However, in all the above discussed articles, the effects of long-term memory as one of viscoelastic properties of non-Newtonian fluids have been ignored. As far as we know, the memory formalism can be represented using fractional derivatives [21], and the fractional models have gained an increasing interest in many fields including viscoelasticity. The first authors who used fractional derivatives in viscoelasticity were Bagley and Torvik [22], while Caputo and Mainardi [23, 24] got a very good agreement with experimental data using fractional calculus. Recently, the applicability of fractional calculus in fluid mechanics has been continuously increasing because differential equations can describe some important physical phenomena’ more accurately with fractional derivatives instead of ordinary derivatives. Makris et al. [25] utilized exploratory information in order to calibrate a fractional derivative Maxwell model. All the more precisely, they found an estimation of the partial parameter for the relating material properties to be in superb concurrence with test results.

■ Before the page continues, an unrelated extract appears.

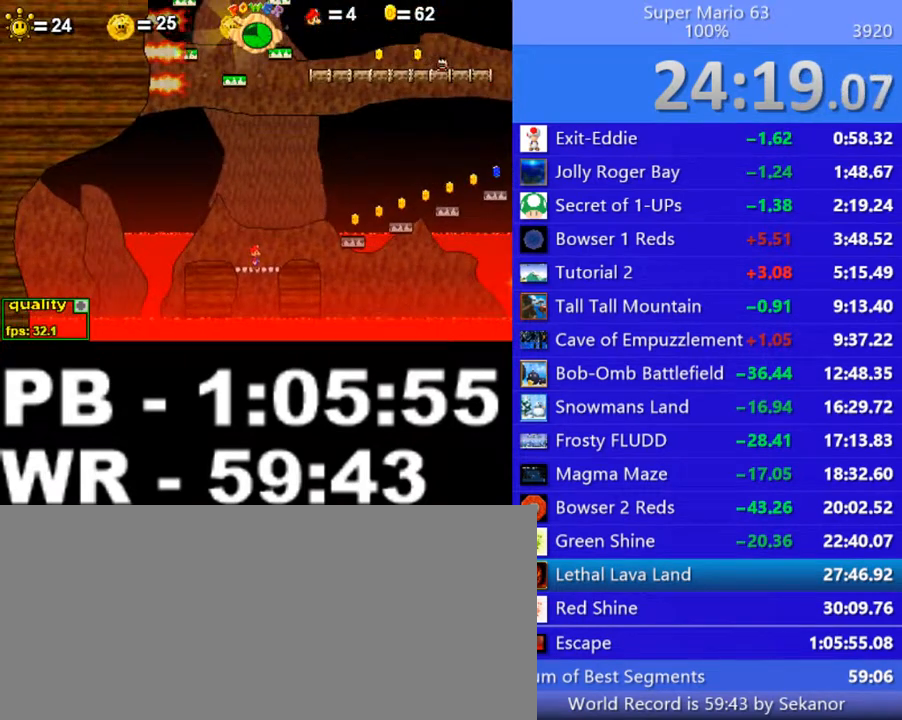
{"keys": ["minus"], "events": []}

Based on the above-mentioned remarks, in the last decade many researchers used the fractional derivatives as a remarkable tool to analyze the properties of viscoelastic fluids [26,27,28,29,30,31,32,33,34]. However, in all these works the motion of the fluid is generated by a cylinder that is rotating around its axis with a given velocity or applies to the fluid a shear stress that is given by a partial differential equation. Consequently, in the existing literature, there is no exact solution about the motions of fractional rate type fluid developed by an infinite cylinder that applies a constant, accelerated, or oscillating shear stress to the fluid. Such solutions for ordinary rate type fluids were recently obtained by Fetecau et al. [35] and Rauf et al. [36] for constant and oscillating stress, respectively, which is on the boundary, while the solutions from [28] and [37] do not examine the constant shear on the boundary as the researchers claimed there. On the other hand, as it was shown by Renardy [38, 39], the boundary conditions on tangential stresses are very significant and a well-posed boundary problem can be generated in this way.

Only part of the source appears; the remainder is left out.